Edmund Wilson (1895-1972), was a literary critic and essayist who wrote for Vanity Fair, the New Yorker and the New York Review of Books. Wilson made a few contributions to Southern California literary history — as well as editing his university friend F. Scott Fitzgerald’s posthumously published and incomplete Hollywood novel The Last Tycoon, his essay ‘The Boys in the Back Room’ (1941) was a significant early discussion of expatriate California novelists like James M. Cain and Horace McCoy.
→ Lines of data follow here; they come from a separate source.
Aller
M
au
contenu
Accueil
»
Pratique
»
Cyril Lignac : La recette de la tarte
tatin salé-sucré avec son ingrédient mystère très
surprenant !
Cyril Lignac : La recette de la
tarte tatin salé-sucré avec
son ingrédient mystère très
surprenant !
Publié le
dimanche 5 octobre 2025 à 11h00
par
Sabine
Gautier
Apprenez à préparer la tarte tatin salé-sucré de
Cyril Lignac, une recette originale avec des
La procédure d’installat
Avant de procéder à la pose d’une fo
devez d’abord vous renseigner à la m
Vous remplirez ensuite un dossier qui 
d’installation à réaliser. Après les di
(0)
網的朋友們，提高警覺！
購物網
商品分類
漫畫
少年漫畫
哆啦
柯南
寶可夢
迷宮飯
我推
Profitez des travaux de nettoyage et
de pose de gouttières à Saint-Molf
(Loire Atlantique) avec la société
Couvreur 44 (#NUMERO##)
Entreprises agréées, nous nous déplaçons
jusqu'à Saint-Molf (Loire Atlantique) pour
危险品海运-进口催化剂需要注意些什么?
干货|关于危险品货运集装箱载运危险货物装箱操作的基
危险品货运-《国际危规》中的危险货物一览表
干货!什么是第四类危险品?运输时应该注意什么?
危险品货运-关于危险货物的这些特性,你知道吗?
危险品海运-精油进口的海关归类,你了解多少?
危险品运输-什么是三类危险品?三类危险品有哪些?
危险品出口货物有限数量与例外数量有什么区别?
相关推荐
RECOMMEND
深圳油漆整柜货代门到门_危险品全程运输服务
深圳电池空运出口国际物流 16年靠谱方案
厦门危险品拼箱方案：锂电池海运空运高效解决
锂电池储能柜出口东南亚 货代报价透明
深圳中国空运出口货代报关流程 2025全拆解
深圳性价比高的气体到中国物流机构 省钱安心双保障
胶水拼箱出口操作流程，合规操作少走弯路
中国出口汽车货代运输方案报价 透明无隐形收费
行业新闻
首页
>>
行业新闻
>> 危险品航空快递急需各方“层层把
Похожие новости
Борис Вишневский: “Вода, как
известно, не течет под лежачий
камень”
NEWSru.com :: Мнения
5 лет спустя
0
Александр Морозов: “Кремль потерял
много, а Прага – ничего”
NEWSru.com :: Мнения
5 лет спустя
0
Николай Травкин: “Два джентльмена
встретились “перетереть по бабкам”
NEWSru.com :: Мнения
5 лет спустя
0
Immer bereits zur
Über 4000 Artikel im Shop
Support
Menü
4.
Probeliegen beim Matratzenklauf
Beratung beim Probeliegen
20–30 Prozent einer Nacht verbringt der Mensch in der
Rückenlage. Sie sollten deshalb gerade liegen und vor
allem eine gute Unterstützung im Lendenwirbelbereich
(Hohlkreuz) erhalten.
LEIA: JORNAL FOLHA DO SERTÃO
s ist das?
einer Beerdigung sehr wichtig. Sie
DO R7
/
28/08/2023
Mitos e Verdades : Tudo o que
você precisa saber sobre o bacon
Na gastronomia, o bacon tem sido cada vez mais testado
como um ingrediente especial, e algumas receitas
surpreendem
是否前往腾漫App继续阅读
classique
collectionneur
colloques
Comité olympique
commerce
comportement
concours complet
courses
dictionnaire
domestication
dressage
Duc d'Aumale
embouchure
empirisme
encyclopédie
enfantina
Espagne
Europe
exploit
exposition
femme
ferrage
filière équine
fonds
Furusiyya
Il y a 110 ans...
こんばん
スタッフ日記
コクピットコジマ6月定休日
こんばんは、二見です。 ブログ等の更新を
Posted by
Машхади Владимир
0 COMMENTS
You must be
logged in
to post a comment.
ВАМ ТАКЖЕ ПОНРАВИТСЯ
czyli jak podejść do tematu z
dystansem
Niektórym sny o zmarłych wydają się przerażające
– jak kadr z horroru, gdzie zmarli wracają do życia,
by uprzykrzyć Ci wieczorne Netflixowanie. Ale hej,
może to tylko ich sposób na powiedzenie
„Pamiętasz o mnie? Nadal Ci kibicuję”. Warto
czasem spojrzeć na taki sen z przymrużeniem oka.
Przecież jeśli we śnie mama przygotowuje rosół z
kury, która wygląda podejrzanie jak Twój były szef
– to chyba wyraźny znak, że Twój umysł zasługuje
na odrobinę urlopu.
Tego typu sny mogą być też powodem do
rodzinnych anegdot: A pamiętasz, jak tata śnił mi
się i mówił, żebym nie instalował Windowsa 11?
He would also write two further essays (both critical) that are occasionally brought up in discussions of detective fiction: ‘Why Do People Read Detective Stories?’ (1944) and ‘Who Cares Who Killed Roger Ackroyd?’ (1945). Despite his scepticism about the detective novel, in both essays there are moments of penetrating insight into the genre. In the former, he suggests that detective fiction grew in popularity during the twenties and thirties because the world was ‘ridden by an all pervasive feeling of guilt and by a fear of impending disaster’, emphasising the importance of post-/inter-war unease and anxiety well before film critics began to make similar observations with reference to film noir.
In the latter essay, he recognises the particularly paranoid aspect of Chandler’s novels, which ‘[have] less in common with Hammett than with Alfred Hitchcock and Graham Greene—the modern spy story which has substituted the jitters of the Gestapo and the G.P.U. for the luxury world of E. Phillips Oppenheim.’
It’s his following sentence that I like the most, though, because it it emphasises the affinity between Chandler and other chroniclers of Los Angeles, Chester Himes as much as James Ellroy or David Lynch. In fact, it could be applied to so many of the works I’m researching, it would be a suitable epigraph for thesis as a whole.
It is not simply a question here of a puzzle which has been put together but of a malaise conveyed to the reader, the horror of a hidden conspiracy that is continually turning up in the most varied and unlikely forms.
All three of Wilson’s essays mentioned are collected in Edmund Wilson, Classics and Commercials: A Literary Chronicle of the Forties (London: W.H. Allen, 1951).